I remember my first day of college. I was nervous, probably late, and up at six. It was still dark outside. I was anxious to see the patches of road which I knew would all too soon grow familiar as day after day I would pass by them, pass time by them, and even keep time by them.
The route was unfamiliar to me, and when I at last got through back roads and made it to the highway the entrance ramp brought to me up to a stretch of road overlooking a great expanse below. Mountains vaulting before me, behind me, and in the distant sky. The rising sun was dying the clouds a misty violet- highlighting them in brilliant gold- and rays were shooting down into the valley casting deep purple shadows. The beauty caught my breath and brought tears to my eyes. This is what I'd see every morning. Thank you, God.
Such gifts of beauty have been frequent in my many excursions. I've known sunny days so delightful- with the wind in my face and music playing in my ears and the sweet taste of freedom in my mouth- that made me so happy I thought I could burst. And I've known days driven in torrents- when the rain came down so hard and the roads were so slick or the snow so deep that I felt first terror- and then a surrender taking over my soul as I sensed the fragility of life and the safety of my Father's loving arms.
I remember once I was driving home on a wet day and I came to a blind T- where there should have been a traffic light (I have since rerouted to avoid that turn) and where parked cars made it difficult to see oncoming traffic. I took the turn quickly to take advantage of what visibility I had at the moment, and the back of the car slid out. Back and forth the car s-curved... I felt my blood chill within me as I felt what could have happened if there had been a bit more momentum or if anything- or anyone- had been nearby.
Such narrow escapes always leave me with a breathless, numb feeling- like I cheated death- or tested God- or made my angels work hard.

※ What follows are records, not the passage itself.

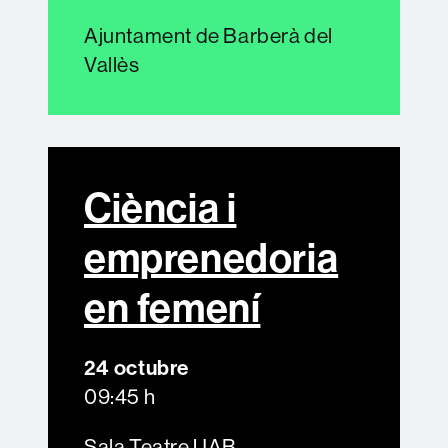
Ajuntament de Barberà del
Vallès
Ciència i
emprenedoria
en femení
24 octubre
09:45 h
Sala Teatre UAB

The panicy feeling doesn't subside till tears come- usually hours later.
In one of my classes this last semester we had a session where we interviewed a fellow classmate to see how they dealt with stress. The guy I talked to said one of the things he did was drive- and drive fast. At the time it struck me as slightly odd- driving fast is rather equivalent to courting death- and as thrilling as that may be I've had enough thrill unasked for keep me content and loving life dearly. But I have since discovered that driving does have an amazingly therapeutic effect on me.
I have come to the conclusion that the calm which a car creates in me is caused by some sort of habitual, happy, anticipatory nostalgia which it instantly induces. I don't always see beauty when I drive- I don't always go anywhere- half the time I leave the music off- but I am instantly aware as soon as I get into a car that I am delightfully alone- in a singular sort of way. The rumble of the car seems one with my own heart-beat- constant and comforting. And in the isolation that the four walls provide- the windows, moving panoramas looking out into the word- it's just me and my thoughts.
In the world but not quite. Alone but not quite. For it's in the car that I see and feel evidence of God all around me- His hand in the things I pass and in each safe turn I make... and though I can recall many drives spent in ceaseless prayer- I have also known the quiet assurance that though I drove and drove and never thought a thought- or said a word- He was still there and listening anyway.
Thank you for the sunrise. Thank you for keeping me safe. And thanks for listening.